▸ Exercise directions
All that should be output is the block of lines below from the line with "Excluding delivery" to the line with "Taylor Swift's Former Classmate Explains", both included, exactly as written.

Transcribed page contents
──────
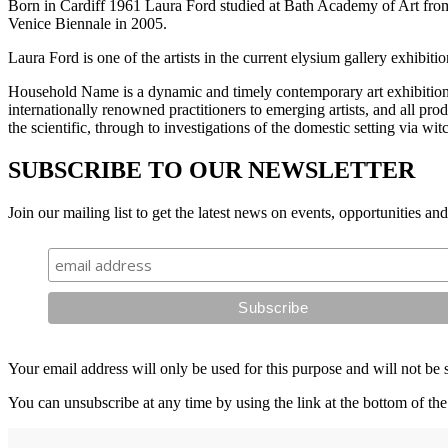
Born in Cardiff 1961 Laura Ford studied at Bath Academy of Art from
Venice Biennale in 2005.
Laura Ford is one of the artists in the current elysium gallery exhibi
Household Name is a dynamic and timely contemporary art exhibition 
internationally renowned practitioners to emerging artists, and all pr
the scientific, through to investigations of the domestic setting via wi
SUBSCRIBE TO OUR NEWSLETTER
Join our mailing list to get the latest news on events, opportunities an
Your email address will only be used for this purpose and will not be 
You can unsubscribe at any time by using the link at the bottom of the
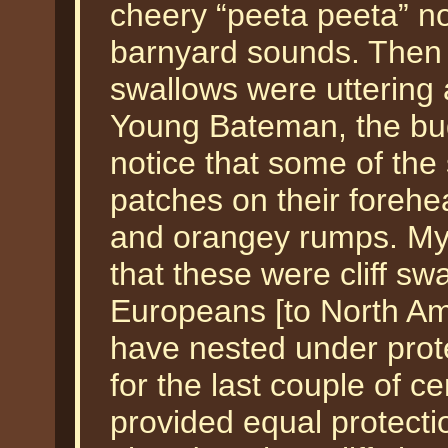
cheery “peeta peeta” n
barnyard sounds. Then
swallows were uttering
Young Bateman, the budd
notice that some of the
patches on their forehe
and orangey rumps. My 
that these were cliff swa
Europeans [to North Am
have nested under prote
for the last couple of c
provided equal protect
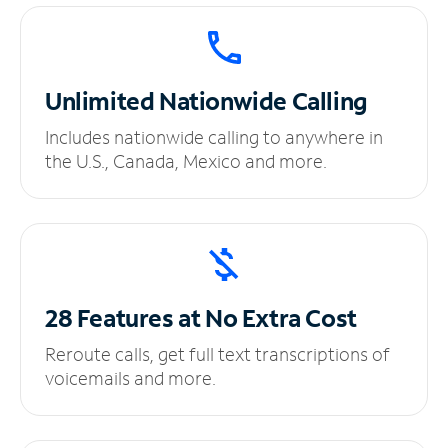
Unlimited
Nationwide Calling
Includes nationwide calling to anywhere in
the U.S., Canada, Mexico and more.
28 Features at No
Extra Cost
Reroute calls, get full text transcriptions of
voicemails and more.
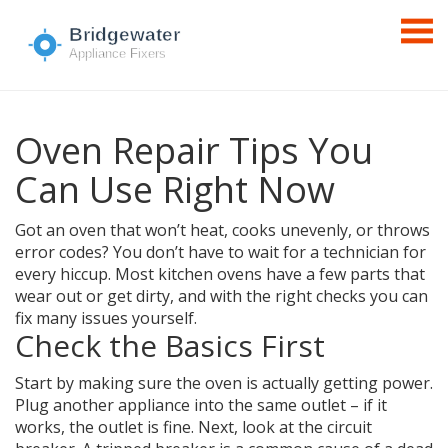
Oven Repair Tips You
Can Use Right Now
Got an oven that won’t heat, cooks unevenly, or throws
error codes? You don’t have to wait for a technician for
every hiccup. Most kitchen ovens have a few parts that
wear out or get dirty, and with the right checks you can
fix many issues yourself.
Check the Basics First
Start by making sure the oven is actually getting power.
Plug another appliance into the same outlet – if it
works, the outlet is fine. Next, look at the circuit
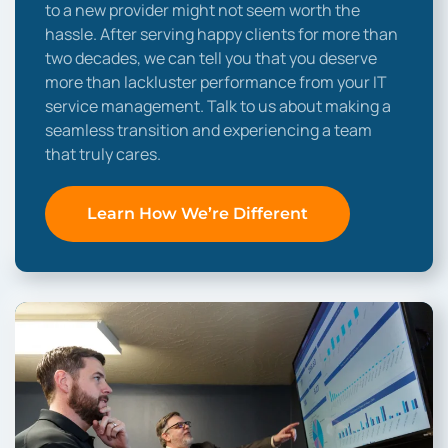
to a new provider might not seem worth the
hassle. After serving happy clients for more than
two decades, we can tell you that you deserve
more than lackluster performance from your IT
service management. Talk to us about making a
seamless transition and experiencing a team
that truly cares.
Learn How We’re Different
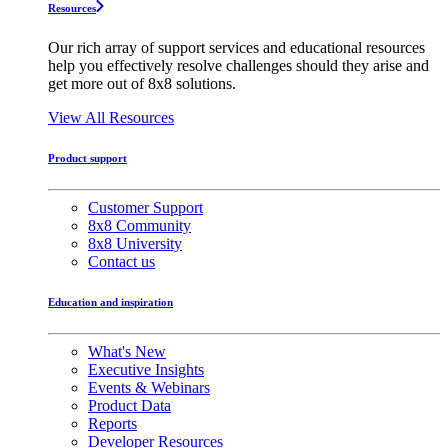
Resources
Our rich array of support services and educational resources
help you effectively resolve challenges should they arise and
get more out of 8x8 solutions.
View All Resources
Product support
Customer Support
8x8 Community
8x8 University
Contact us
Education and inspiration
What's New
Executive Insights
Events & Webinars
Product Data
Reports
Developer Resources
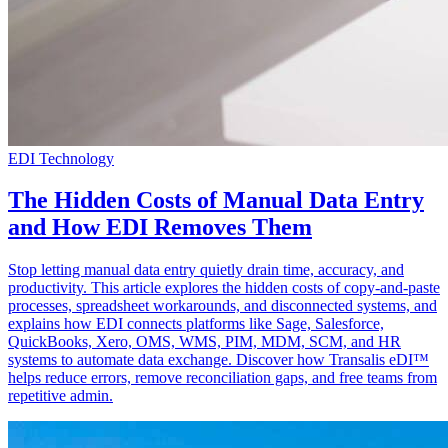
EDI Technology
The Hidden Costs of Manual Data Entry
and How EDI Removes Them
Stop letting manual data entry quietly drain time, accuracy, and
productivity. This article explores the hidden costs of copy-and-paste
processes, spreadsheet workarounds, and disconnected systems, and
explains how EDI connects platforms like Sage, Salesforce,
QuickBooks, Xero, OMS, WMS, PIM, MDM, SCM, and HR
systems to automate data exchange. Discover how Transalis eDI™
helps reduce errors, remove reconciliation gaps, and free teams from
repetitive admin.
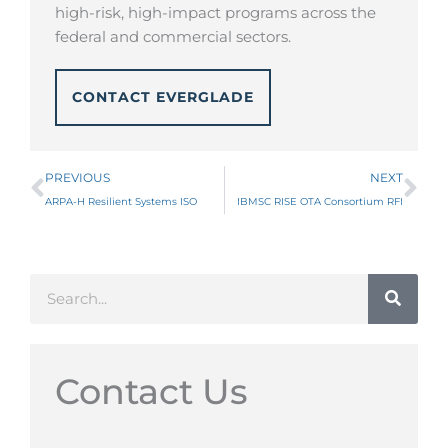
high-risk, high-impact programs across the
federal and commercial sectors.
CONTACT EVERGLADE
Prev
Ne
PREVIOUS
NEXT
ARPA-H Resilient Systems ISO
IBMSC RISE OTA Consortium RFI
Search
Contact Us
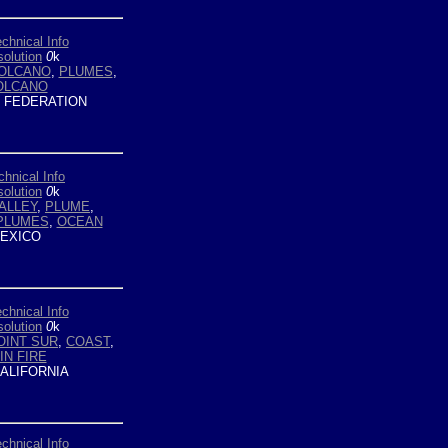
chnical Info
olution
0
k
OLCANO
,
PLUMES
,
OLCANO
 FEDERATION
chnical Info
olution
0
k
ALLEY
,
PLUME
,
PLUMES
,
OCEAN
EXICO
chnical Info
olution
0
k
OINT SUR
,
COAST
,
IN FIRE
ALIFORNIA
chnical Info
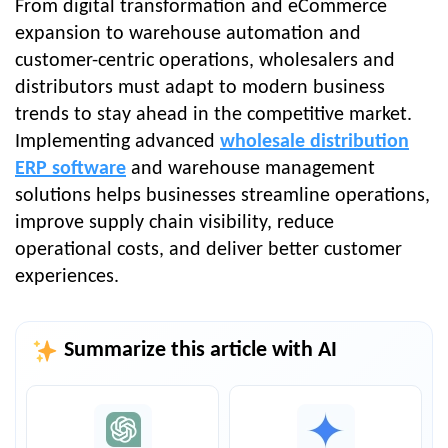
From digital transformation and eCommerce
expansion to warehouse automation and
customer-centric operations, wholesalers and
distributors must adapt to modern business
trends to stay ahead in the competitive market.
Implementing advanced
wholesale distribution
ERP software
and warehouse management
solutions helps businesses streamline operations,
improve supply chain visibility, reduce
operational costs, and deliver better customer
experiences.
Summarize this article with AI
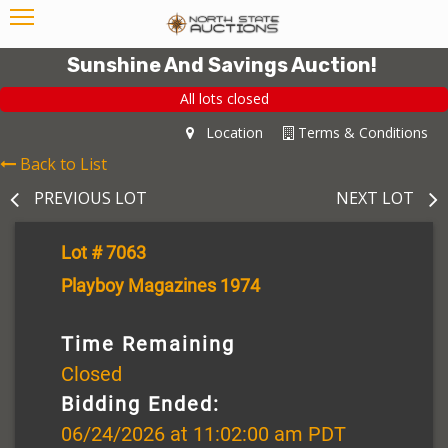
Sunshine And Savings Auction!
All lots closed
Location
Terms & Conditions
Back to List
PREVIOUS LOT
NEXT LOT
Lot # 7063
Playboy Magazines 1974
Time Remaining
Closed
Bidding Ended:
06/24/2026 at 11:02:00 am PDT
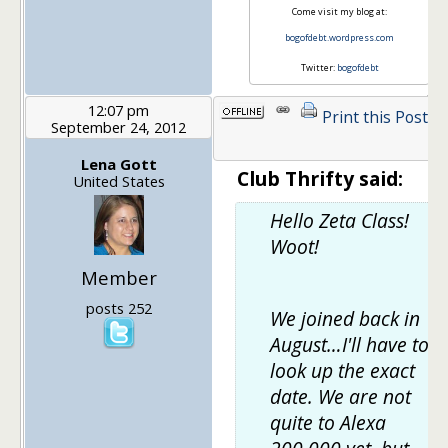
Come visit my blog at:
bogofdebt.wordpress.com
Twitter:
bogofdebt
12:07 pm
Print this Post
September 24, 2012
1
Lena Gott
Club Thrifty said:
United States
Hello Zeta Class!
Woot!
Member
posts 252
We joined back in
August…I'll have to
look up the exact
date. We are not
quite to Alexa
──────
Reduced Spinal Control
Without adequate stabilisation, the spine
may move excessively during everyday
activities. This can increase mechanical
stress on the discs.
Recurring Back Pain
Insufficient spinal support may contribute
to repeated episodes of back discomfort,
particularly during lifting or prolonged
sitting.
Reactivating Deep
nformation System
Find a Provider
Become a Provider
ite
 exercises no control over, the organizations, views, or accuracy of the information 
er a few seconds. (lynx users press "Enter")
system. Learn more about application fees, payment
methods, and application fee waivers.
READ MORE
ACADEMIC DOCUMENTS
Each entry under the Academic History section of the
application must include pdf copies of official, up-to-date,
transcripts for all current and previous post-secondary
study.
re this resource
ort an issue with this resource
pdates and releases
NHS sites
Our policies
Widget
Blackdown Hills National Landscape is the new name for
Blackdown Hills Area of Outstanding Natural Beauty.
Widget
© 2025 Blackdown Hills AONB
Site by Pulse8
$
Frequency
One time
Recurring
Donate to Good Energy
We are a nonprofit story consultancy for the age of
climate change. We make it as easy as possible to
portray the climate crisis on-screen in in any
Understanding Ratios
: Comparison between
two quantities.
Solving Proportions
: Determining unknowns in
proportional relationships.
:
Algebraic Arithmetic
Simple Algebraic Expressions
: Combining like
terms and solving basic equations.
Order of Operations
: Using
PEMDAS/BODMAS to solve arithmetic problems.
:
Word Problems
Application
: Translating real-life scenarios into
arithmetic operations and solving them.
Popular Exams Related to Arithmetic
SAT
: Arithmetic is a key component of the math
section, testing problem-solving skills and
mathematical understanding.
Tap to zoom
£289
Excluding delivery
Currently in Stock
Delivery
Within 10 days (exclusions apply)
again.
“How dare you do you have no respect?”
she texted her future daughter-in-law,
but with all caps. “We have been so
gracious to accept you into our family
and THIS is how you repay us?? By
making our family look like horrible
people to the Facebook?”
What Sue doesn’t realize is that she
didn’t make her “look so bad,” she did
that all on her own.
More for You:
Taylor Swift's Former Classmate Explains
──────
▸ Task solution
Excluding delivery
Currently in Stock
Delivery
Within 10 days (exclusions apply)
again.
“How dare you do you have no respect?”
she texted her future daughter-in-law,
but with all caps. “We have been so
gracious to accept you into our family
and THIS is how you repay us?? By
making our family look like horrible
people to the Facebook?”
What Sue doesn’t realize is that she
didn’t make her “look so bad,” she did
that all on her own.
More for You:
Taylor Swift's Former Classmate Explains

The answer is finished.